Cumhurbaşkanlığı hükümet sistemindeki ikinci model denemesi ise bundan sonra başladı. Naci Ağbal ve Lütfi Elvan'ın atanması ile beraber bir anlamda 2018 öncesi ekonomi politikalarına dönüş sinyali verildi.
Ancak muhtemelen uluslararası ilişkilerde değişen dengeler nedeniyle Cumhurbaşkanı fikir değiştirdi ve ikinci ekonomi modelinin çok fazla ömrü olmadı.”
Sayın Rota ekonomideki 3. Modelin ise Aralık ayında açıklanan KKM ile sona erdiğini söylüyor:
“3. model ise Merkez Bankası başkan değişikliği ile Mart 2021 de başladı. 6 aylık bir sessizlik döneminden sonra Eylül ayından itibaren Türkiye modeli adı altında faizler enflasyonun altına indirilip bakan da değişince yeni bir kur krizi ile karşılaştık. Bu model de Aralık ayında açıklanan KKM ile sona erdi ve 2019'un başında uyguladığımız sisteme geri döndük.
Sonuç olarak üç buçuk yıl içinde, bence 3,5 tane ekonomi modeli denendi ve bunların asıl kaybedeni sabit ve dar gelirliler ile çiftçi oldu.”
***
Bu baş döndüren model değişikliklerinde kaybeden çiftçisi, memuru, esnaf, iş adamı. Halk evine ekmek götüremez hale geldi.
Ekonomide istikrarı sağlayacağı söylenen bir hükümet sisteminde 4 yılda 3 kez model, politika değişikliğine gidilir mi?

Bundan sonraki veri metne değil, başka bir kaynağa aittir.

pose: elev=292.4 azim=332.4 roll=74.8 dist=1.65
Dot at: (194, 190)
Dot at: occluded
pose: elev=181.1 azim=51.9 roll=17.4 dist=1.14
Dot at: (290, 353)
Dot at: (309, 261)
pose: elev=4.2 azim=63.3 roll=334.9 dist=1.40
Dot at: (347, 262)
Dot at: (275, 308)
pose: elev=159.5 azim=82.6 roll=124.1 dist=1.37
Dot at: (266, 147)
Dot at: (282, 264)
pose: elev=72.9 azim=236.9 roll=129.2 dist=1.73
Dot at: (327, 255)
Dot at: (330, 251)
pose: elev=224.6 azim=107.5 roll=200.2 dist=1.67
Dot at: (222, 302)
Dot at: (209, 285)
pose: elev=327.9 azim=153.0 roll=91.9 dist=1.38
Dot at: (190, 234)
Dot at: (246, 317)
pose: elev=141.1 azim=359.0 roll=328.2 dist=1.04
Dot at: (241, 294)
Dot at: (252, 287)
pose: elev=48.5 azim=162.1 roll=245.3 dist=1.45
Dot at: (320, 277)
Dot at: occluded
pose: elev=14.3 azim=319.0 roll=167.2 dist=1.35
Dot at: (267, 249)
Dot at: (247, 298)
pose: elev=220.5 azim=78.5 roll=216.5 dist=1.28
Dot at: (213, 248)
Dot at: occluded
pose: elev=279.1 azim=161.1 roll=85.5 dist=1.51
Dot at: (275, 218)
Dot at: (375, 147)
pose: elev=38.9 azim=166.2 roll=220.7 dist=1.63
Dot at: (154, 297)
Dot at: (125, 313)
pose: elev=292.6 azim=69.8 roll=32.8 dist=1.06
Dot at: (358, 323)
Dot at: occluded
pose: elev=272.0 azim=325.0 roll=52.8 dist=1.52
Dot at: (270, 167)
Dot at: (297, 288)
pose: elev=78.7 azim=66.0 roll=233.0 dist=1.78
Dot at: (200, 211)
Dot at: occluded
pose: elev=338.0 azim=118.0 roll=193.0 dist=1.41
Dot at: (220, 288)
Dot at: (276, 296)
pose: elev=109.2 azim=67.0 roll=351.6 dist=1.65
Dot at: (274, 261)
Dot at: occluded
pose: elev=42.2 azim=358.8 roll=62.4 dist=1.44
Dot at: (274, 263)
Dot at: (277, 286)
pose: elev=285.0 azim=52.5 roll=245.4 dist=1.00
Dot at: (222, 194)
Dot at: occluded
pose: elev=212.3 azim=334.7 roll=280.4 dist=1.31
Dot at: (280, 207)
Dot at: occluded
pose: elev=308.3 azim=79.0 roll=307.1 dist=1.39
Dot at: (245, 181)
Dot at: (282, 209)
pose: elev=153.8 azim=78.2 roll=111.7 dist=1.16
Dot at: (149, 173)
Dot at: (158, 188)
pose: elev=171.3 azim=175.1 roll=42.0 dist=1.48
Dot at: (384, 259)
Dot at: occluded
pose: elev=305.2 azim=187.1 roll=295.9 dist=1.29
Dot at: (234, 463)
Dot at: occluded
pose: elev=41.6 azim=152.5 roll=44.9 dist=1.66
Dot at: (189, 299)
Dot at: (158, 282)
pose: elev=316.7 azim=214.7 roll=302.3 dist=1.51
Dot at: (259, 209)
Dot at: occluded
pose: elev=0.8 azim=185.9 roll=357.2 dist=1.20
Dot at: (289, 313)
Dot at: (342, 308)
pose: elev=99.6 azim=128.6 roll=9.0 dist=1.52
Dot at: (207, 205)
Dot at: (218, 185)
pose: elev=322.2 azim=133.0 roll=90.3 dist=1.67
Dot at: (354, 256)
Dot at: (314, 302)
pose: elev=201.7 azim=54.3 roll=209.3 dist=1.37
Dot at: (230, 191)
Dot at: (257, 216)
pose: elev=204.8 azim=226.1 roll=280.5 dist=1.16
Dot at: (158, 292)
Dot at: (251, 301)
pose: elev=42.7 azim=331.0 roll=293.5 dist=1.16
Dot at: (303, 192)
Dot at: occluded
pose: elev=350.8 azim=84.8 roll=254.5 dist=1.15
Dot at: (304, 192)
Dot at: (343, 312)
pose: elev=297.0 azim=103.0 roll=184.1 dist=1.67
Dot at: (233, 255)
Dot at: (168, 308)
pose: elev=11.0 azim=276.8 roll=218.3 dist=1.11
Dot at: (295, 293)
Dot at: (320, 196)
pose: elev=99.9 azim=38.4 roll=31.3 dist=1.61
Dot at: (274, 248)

4 yılda ekonomi bakanlığında 3 kez isim değişikliğine gidilir mi?
Bir ülkenin parasının istikrarını sağlamakla, parasının değerini korumakla görevli Merkez Bankası’nın 20 ayda 4 kez başkanı değişir mi?
Dünyada başka bir örneği var mı?
Bütün bunların yaşandığı bir ülkenin ekonomisi ivme kazanır mı? Parasının değeri olur mu? 3 kez ekonomi modeli değiştiren, hangi modelde karar kılacağını bilmeyen, ekonomide hangi kadroyla devam edeceğini bilmeyen bir iktidar işsizliğe, enflasyona, yoksulluğa çare bulabilir mi?
Sonucun ne olduğu ortada…
Demek ki, sadece siyasi istikrarın olması yetmiyor, politikalarda istikrar gerekiyor, kurumlarda istikrar gerekiyor.